God is not being enriched by our work for him — we are. We are not earning anything — if we gain an inheritance through our work, which we do, it’s all of grace. And in the process, we rely on the supply of God’s sustaining grace at every moment. Working for God and working for man are fundamentally different. And Paul does call us to work for God in all our working for man, which really is a miraculous, amazing, profound transformation of all human life.
Praying for the Impossible
Now, against that backdrop, here’s my suggestion for Steve to consider. It comes mainly from the Bible and partly from my own experience. In my seventy years of being a Christian — this year I will mark being a believer for seventy years — one thing I have learned is that, from time to time, no matter how carefully we plan, we come to a point where we are expected to do something, and we look at the amount of energy that we have, and the amount of time we have, and the resources we have to do it, and we say, “That’s impossible, I can’t do it.”
Now sometimes, that’s true. And you simply have to call your supervisor or a friend and tell them, “Find somebody else.” But it’s not true as often as we think. And here’s why, and I’ve discovered this over and over: God can do more in us and through us in five seconds than we can do in five hours without his help. Five seconds. Yes, he can. Or, same principle: God can do more in us in five hours than we can do in five days.
“God can do more in us and through us in five seconds than we can do in five hours without his help.”
Here’s one way I’ve experienced this, for example. There have been a series of crises in the church, and I have spent so much time at the hospital and in the home of the bereaved that it is now Saturday evening, and I have no sermon prepared at all — not even an outline for tomorrow morning.
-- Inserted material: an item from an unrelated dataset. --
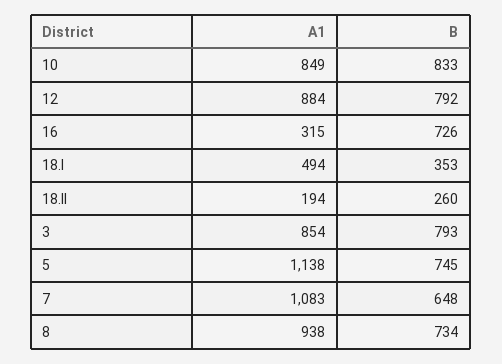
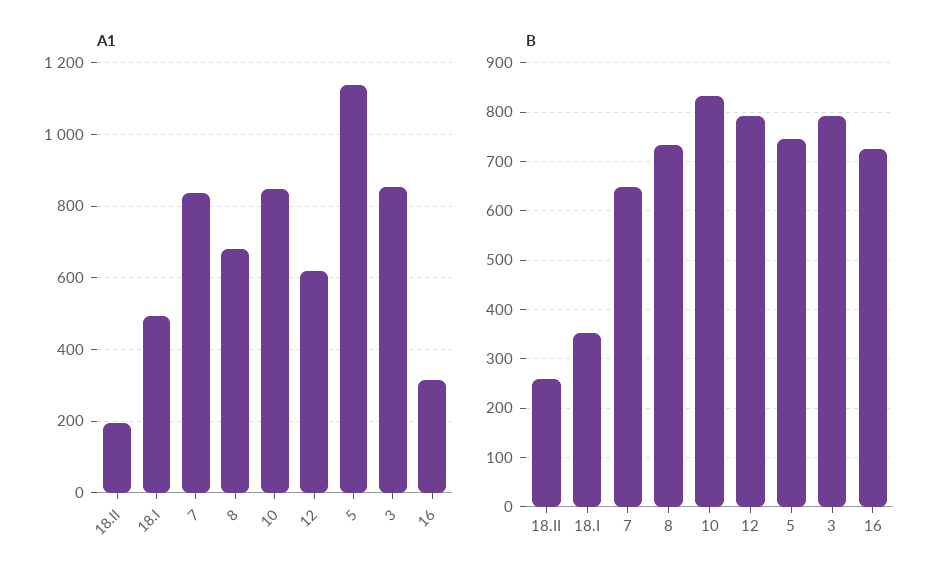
A1, 12: 884 -> 620
A1, 7: 1083 -> 840
A1, 8: 938 -> 680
I look at my energy, which is spent. I look at the time left to me, even if I stay up all night, which is physically not going to work, and I say to myself, “This is impossible. I don’t know what I’m going to do.” And I get down on my knees, and I preach to myself some crazy, wonderful biblical reality.
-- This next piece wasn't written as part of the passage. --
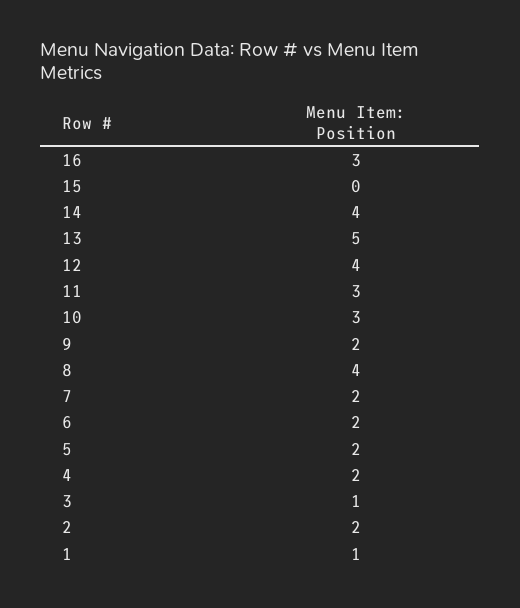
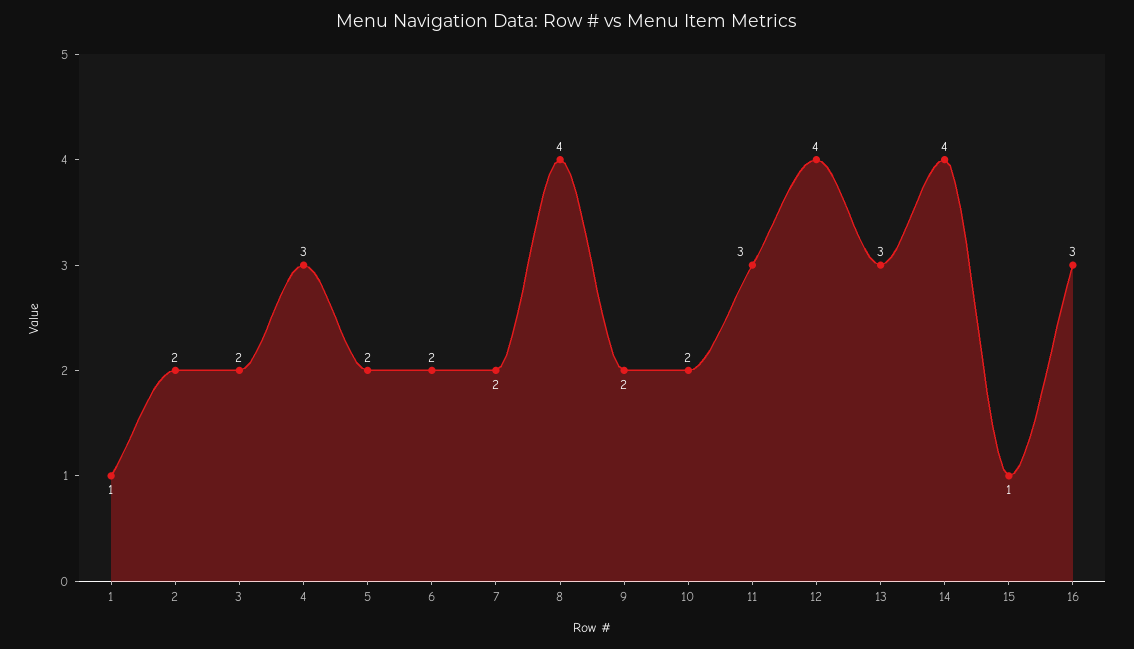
15: 0 -> 1
13: 5 -> 3
10: 3 -> 2
4: 2 -> 3
3: 1 -> 2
God can feed five thousand people with five loves and two fish of my time and energy. God can make a one-hundred-year-old man and a barren woman have a baby, because the angel says, “Is anything too hard for the Lord?” (Genesis 18:14). Jesus said to his disciples, “With man this is impossible, but with God all things are possible” (Matthew 19:26). Paul assures himself, “God . . . calls into existence the things that do not exist” (Romans 4:17), like hours in the day to create a sermon that can’t be done unless something impossible happens. I preached that to myself. I’ve done this numerous times, and I ask God for a miracle. And time and again, God has done what looked to me to be impossible.
A sermon outline with true insight into biblical texts and ample application comes before my mind — not in five hours, as it might ordinarily take, but in five seconds. It is as if the entire thing was built and then given to me complete in my mind. I go to my desk at 7:00 p.m., I ask for the miracle of wakefulness and energy, and at 11:00 p.m., a full manuscript is written. Exhausted, I set the alarm for 4:30 a.m., and at 2:00 p.m., Sunday afternoon, sitting in my chair, I look back on two services complete and wonder, how did that happen?
In other words, Steve, I’m suggesting that you might experiment with giving yourself to prayer and to your family in a way that you feel is biblically appropriate, and then asking for God to create out of nothing what you thought had to be given up at work.